5 Nilai Bela Negara: Logika Simpel Tanpa Hafalan
Bela Negara Nggak Harus Perang

Sering kali, begitu denger kata "Bela Negara", yang terlintas di pikiran kita adalah angkat senjata, pakai seragam militer, atau ikut perang ke medan tempur. Pemikiran kayak gini wajar, tapi bikin konsep bela negara kerasa kaku dan jauh dari kehidupan kita sehari-hari.
Nyatanya, bagi kita warga sipil biasa, bela negara itu nggak melulu soal militer. Bela negara adalah mentalitas keseharian—gimana caramu merespons masalah sehari-hari dan bertindak sebagai bagian dari negara ini.
Jadi, bela negara bukan cuma milik tentara, tapi milik kamu yang gigih bekerja, taat aturan, dan nggak gampang nyerah menghadapi masalah hidup.
Berkenalan dengan 4 Pilar Pertama
Sebelum kita bedah soal tadi, mari kita bentuk dulu kerangka berpikirnya. Kelima Nilai Dasar Bela Negara ini sering bikin bingung karena kalimatnya mirip-mirip. Padahal, tiap nilai punya satu "nyawa" atau kata kunci utama yang membedakannya secara tegas.

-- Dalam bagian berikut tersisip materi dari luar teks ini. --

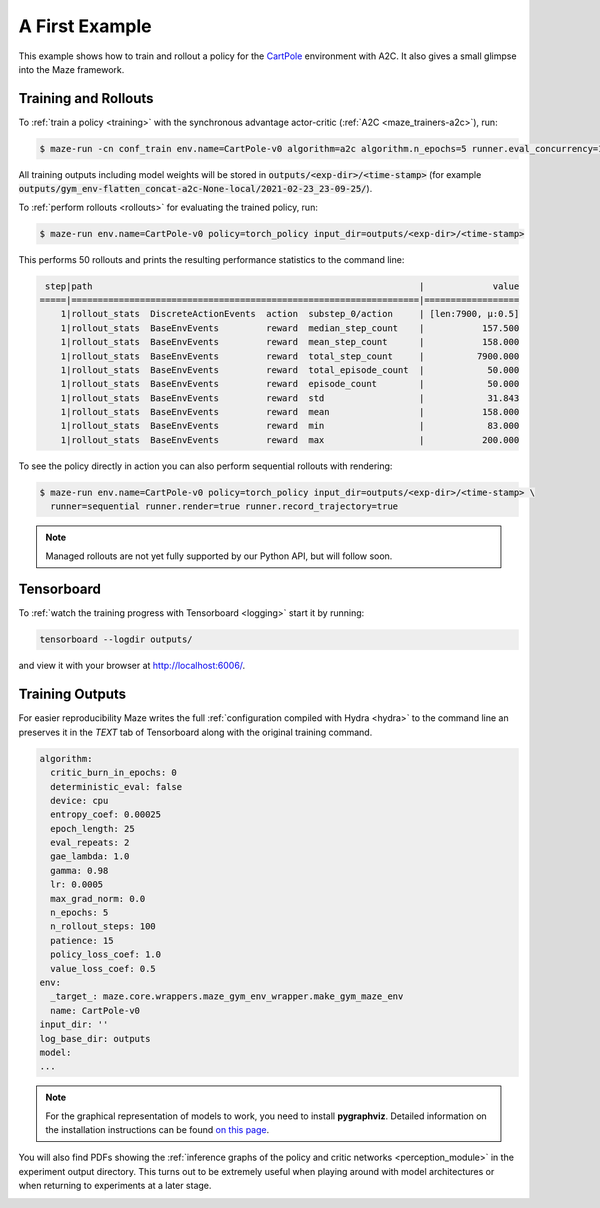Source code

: .. _first_example:

A First Example
===============

This example shows how to train and rollout a policy for the
`CartPole <https://gym.openai.com/envs/CartPole-v1/>`_ environment with A2C.
It also gives a small glimpse into the Maze framework.

Training and Rollouts
---------------------

To :ref:`train a policy <training>` with the synchronous advantage actor-critic (:ref:`A2C <maze_trainers-a2c>`), run:


.. code:: console

    $ maze-run -cn conf_train env.name=CartPole-v0 algorithm=a2c algorithm.n_epochs=5 runner.eval_concurrency=1

All training outputs including model weights will be stored in
:code:`outputs/<exp-dir>/<time-stamp>`
(for example :code:`outputs/gym_env-flatten_concat-a2c-None-local/2021-02-23_23-09-25/`).

To :ref:`perform rollouts <rollouts>` for evaluating the trained policy, run:

.. code:: console

    $ maze-run env.name=CartPole-v0 policy=torch_policy input_dir=outputs/<exp-dir>/<time-stamp>

This performs 50 rollouts and prints the resulting performance statistics to the command line:

.. code:: console

     step|path                                                              |             value
    =====|==================================================================|==================
        1|rollout_stats  DiscreteActionEvents  action  substep_0/action     | [len:7900, μ:0.5]
        1|rollout_stats  BaseEnvEvents         reward  median_step_count    |           157.500
        1|rollout_stats  BaseEnvEvents         reward  mean_step_count      |           158.000
        1|rollout_stats  BaseEnvEvents         reward  total_step_count     |          7900.000
        1|rollout_stats  BaseEnvEvents         reward  total_episode_count  |            50.000
        1|rollout_stats  BaseEnvEvents         reward  episode_count        |            50.000
        1|rollout_stats  BaseEnvEvents         reward  std                  |            31.843
        1|rollout_stats  BaseEnvEvents         reward  mean                 |           158.000
        1|rollout_stats  BaseEnvEvents         reward  min                  |            83.000
        1|rollout_stats  BaseEnvEvents         reward  max                  |           200.000

To see the policy directly in action you can also perform sequential rollouts with rendering:

.. code:: console

   $ maze-run env.name=CartPole-v0 policy=torch_policy input_dir=outputs/<exp-dir>/<time-stamp> \
     runner=sequential runner.render=true runner.record_trajectory=true

.. note::

    Managed rollouts are not yet fully supported by our Python API, but will follow soon.

.. image:: cartpole_img.png
    :width: 40 %
    :align: center

Tensorboard
-----------

To :ref:`watch the training progress with Tensorboard <logging>` start it by running:

.. code:: console

    tensorboard --logdir outputs/

and view it with your browser at http://localhost:6006/.

.. image:: tensorboard_screenshot.png
    :width: 100 %
    :align: center

Training Outputs
----------------

For easier reproducibility Maze writes the full :ref:`configuration compiled with Hydra <hydra>` to the command line
an preserves it in the *TEXT* tab of Tensorboard along with the original training command.

.. code:: YAML

    algorithm:
      critic_burn_in_epochs: 0
      deterministic_eval: false
      device: cpu
      entropy_coef: 0.00025
      epoch_length: 25
      eval_repeats: 2
      gae_lambda: 1.0
      gamma: 0.98
      lr: 0.0005
      max_grad_norm: 0.0
      n_epochs: 5
      n_rollout_steps: 100
      patience: 15
      policy_loss_coef: 1.0
      value_loss_coef: 0.5
    env:
      _target_: maze.core.wrappers.maze_gym_env_wrapper.make_gym_maze_env
      name: CartPole-v0
    input_dir: ''
    log_base_dir: outputs
    model:
    ...

.. note::
   For the graphical representation of models to work, you need to install **pygraphviz**. Detailed information on the
   installation instructions can be found `on this page <http://pygraphviz.github.io/>`_.

You will also find PDFs showing the :ref:`inference graphs of the policy and critic networks <perception_module>`
in the experiment output directory. This turns out to be extremely useful when playing around with model architectures
or when returning to experiments at a later stage.

.. image:: ../policy_and_value_networks/cartpole_concat_policy_graph.png
    :width: 49 %
.. image:: ../policy_and_value_networks/cartpole_concat_critic_graph.png
    :width: 49 %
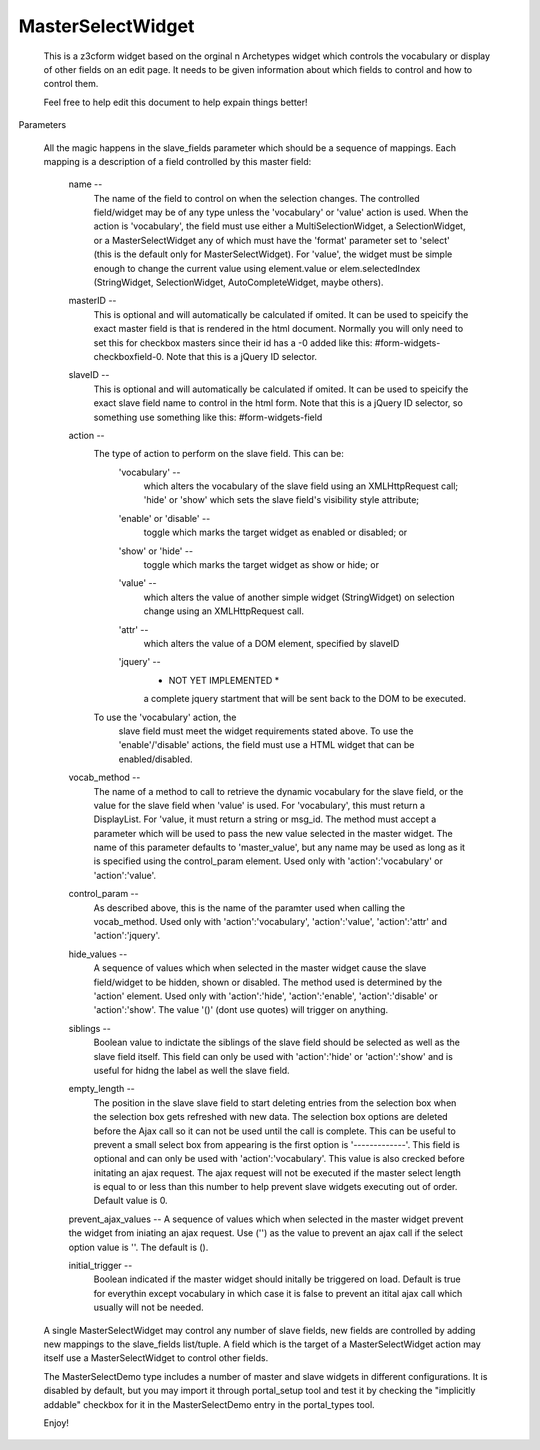 MasterSelectWidget
==================

  This is a z3cform widget based on the orginal n Archetypes widget which
  controls the vocabulary or display of other fields on an edit page. It
  needs to be given information about which fields to control and how to control them.

  Feel free to help edit this document to help expain things better!

Parameters

  All the magic happens in the slave_fields parameter which should be a
  sequence of mappings. Each mapping is a description of a field controlled
  by this master field:

    name --
      The name of the field to control on when the selection changes. The
      controlled field/widget may be of any type unless the 'vocabulary' or
      'value' action is used. When the action is 'vocabulary', the field must
      use either a MultiSelectionWidget, a SelectionWidget, or a
      MasterSelectWidget any of which must have the 'format' parameter set
      to 'select' (this is the default only for MasterSelectWidget). For
      'value', the widget must be simple enough to change the current value
      using element.value or elem.selectedIndex (StringWidget, SelectionWidget,
      AutoCompleteWidget, maybe others).

    masterID --
      This is optional and will automatically be calculated if omited.  It can
      be used to speicify the exact master field is that is rendered in the html
      document.  Normally you will only need to set this for checkbox masters
      since their id has a -0 added like this: #form-widgets-checkboxfield-0.
      Note that this is a jQuery ID selector.

    slaveID --
      This is optional and will automatically be calculated if omited.  It can
      be used to speicify the exact slave field name to control in the html form.
      Note that this is a jQuery ID selector, so something use something
      like this: #form-widgets-field

    action --
      The type of action to perform on the slave field.  This can be:
        'vocabulary' --
          which alters the vocabulary of the slave field using an
          XMLHttpRequest call; 'hide' or 'show' which sets the slave field's
          visibility style attribute;
        'enable' or 'disable' --
          toggle which marks the target widget as enabled or disabled; or
        'show' or 'hide' --
          toggle which marks the target widget as show or hide; or
        'value' --
          which alters the value of another simple widget (StringWidget) on
          selection change using an XMLHttpRequest call.
        'attr' --
          which alters the value of a DOM element, specified by slaveID
        'jquery' --
          * NOT YET IMPLEMENTED *
          a complete jquery startment that will be sent back to the DOM to be
          executed.
      To use the 'vocabulary' action, the
          slave field must meet the widget requirements stated above. To use
          the 'enable'/'disable' actions, the field must use a HTML widget
          that can be enabled/disabled.

    vocab_method --
      The name of a method to call to retrieve the dynamic vocabulary for
      the slave field, or the value for the slave field when 'value' is used.
      For 'vocabulary', this must return a DisplayList. For 'value, it must
      return a string or msg_id.  The method must accept a parameter which
      will be used to pass the new value selected in the master widget. The
      name of this parameter defaults to 'master_value', but any name may be
      used as long as it is specified using the control_param element. Used
      only with 'action':'vocabulary' or 'action':'value'.

    control_param --
      As described above, this is the name of the paramter used when
      calling the vocab_method. Used only with 'action':'vocabulary',
      'action':'value', 'action':'attr' and 'action':'jquery'.

    hide_values --
      A sequence of values which when selected in the master widget cause
      the slave field/widget to be hidden, shown or disabled. The method
      used is determined by the 'action' element. Used only with
      'action':'hide', 'action':'enable', 'action':'disable' or
      'action':'show'. The value '()' (dont use quotes) will trigger on
      anything.

    siblings --
      Boolean value to indictate the siblings of the slave field should be
      selected as well as the slave field itself.  This field can only be used
      with 'action':'hide' or 'action':'show' and is useful for hidng the label
      as well the slave field.

    empty_length --
      The position in the slave slave field to start deleting entries from the
      selection box when the selection box gets refreshed with new data.  The
      selection box options are deleted before the Ajax call so it can not be
      used until the call is complete.  This can be useful to prevent a small
      select box from appearing is the first option is '-------------'. This
      field is optional and can only be used with 'action':'vocabulary'.
      This value is also crecked before initating an ajax request.  The ajax
      request will not be executed if the master select length is equal to or less
      than this number to help prevent slave widgets executing out of order.
      Default value is 0.

    prevent_ajax_values --
    A sequence of values which when selected in the master widget prevent the
    widget from iniating an ajax request. Use ('') as the value to prevent an
    ajax call if the select option value is ''.  The default is ().

    initial_trigger --
      Boolean indicated if the master widget should initally be triggered on
      load.  Default is true for everythin except vocabulary in which case it is
      false to prevent an itital ajax call which usually will not be needed.

  A single MasterSelectWidget may control any number of slave fields, new
  fields are controlled by adding new mappings to the slave_fields list/tuple.
  A field which is the target of a MasterSelectWidget action may itself use
  a MasterSelectWidget to control other fields.

  The MasterSelectDemo type includes a number of master and slave widgets in
  different configurations. It is disabled by default, but you may import it
  through portal_setup tool and test it by checking the "implicitly addable"
  checkbox for it in the MasterSelectDemo entry in the portal_types tool.

  Enjoy!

Mari kita kenalan dengan 4 nilai yang pertama pakai bahasa keseharian:
Cinta Tanah Air Intinya adalah kebanggaan. Kamu merasa Indonesia ini milikmu. Contoh: Bangga pakai baju batik, lebih milih beli produk UMKM lokal, atau menjaga kebersihan fasilitas umum.
Kesadaran Berbangsa & Bernegara Intinya adalah disiplin pada aturan kolektif. Kamu sadar kamu hidup bareng orang lain dalam suatu sistem. Contoh: Taat rambu lalu lintas, ikut nyoblos pas Pemilu, bayar pajak tepat waktu, dan rukun sama tetangga.
Setia kepada Pancasila sebagai Ideologi Negara Intinya adalah ideologi dan toleransi. Kamu pakai prinsip Pancasila buat ngambil keputusan. Contoh: Menghargai teman yang beda agama, atau ngadain musyawarah mufakat buat milih ketua RT.
Rela Berkorban untuk Bangsa dan Negara Intinya adalah mengalahkan ego pribadi. Kepentingan orang banyak di atas kepentinganmu. Contoh: Relawan bencana alam yang rela ninggalin liburan demi bantu orang, atau menyumbangkan tenaga dan pikiran tanpa pamrih.
Pilar Ke-5: Mental Baja Pantang Menyerah

Sekarang kita masuk ke pilar kelima, sekaligus jawaban dari soal yang kamu kerjakan tadi: Semangat mewujudkan negara yang berdaulat, adil, dan makmur.
Kalimatnya memang lumayan panjang dan terkesan sangat "birokratis". Tapi kalau kita peras intisarinya, pilar kelima ini identik dengan daya juang (resiliensi), kerja keras, dan penolakan untuk putus asa saat menghadapi masalah.
Kenapa pantang menyerah masuk ke ranah bela negara? Bayangkan kalau sebagian besar warga negara gampang patah semangat saat kena musibah, krisis ekonomi, atau masalah sosial. Negaranya pasti akan jalan di tempat, loyo, dan nggak akan pernah mencapai status "makmur".
Sikap nggak gampang nyerah saat ada masalah hidup, entah masalah pribadi yang berdampak sosial atau masalah bernegara, adalah bukti nyata dari pilar ini. Energi dan fighting spirit warganyalah yang bikin negara berdaulat dan makmur. Itulah kenapa "Tidak berputus asa ketika menghadapi persoalan..." di soal tadi adalah cerminan langsung dari nilai yang kelima ini.
Seorang pengusaha muda yang usahanya sempat bangkrut akibat pandemi memilih untuk tidak putus asa. Ia bekerja keras membangun kembali usahanya dari nol untuk menciptakan lapangan kerja bagi warga sekitar. Sikap ini paling mencerminkan nilai bela negara...
- A. Cinta tanah air
- B. Kesadaran berbangsa dan bernegara
- C. Semangat mewujudkan negara yang berdaulat, adil, dan makmur
- D. Setia kepada Pancasila
Jawaban: C. Semangat mewujudkan negara yang berdaulat, adil, dan makmur
Kata kunci 'bekerja keras' dan 'berusaha bangkit dari kegagalan' (resiliensi) adalah wujud nyata dari nilai semangat mewujudkan negara yang makmur.
Semangat mewujudkan negara makmur berfokus pada ketangguhan mental, resiliensi, dan pantang menyerah.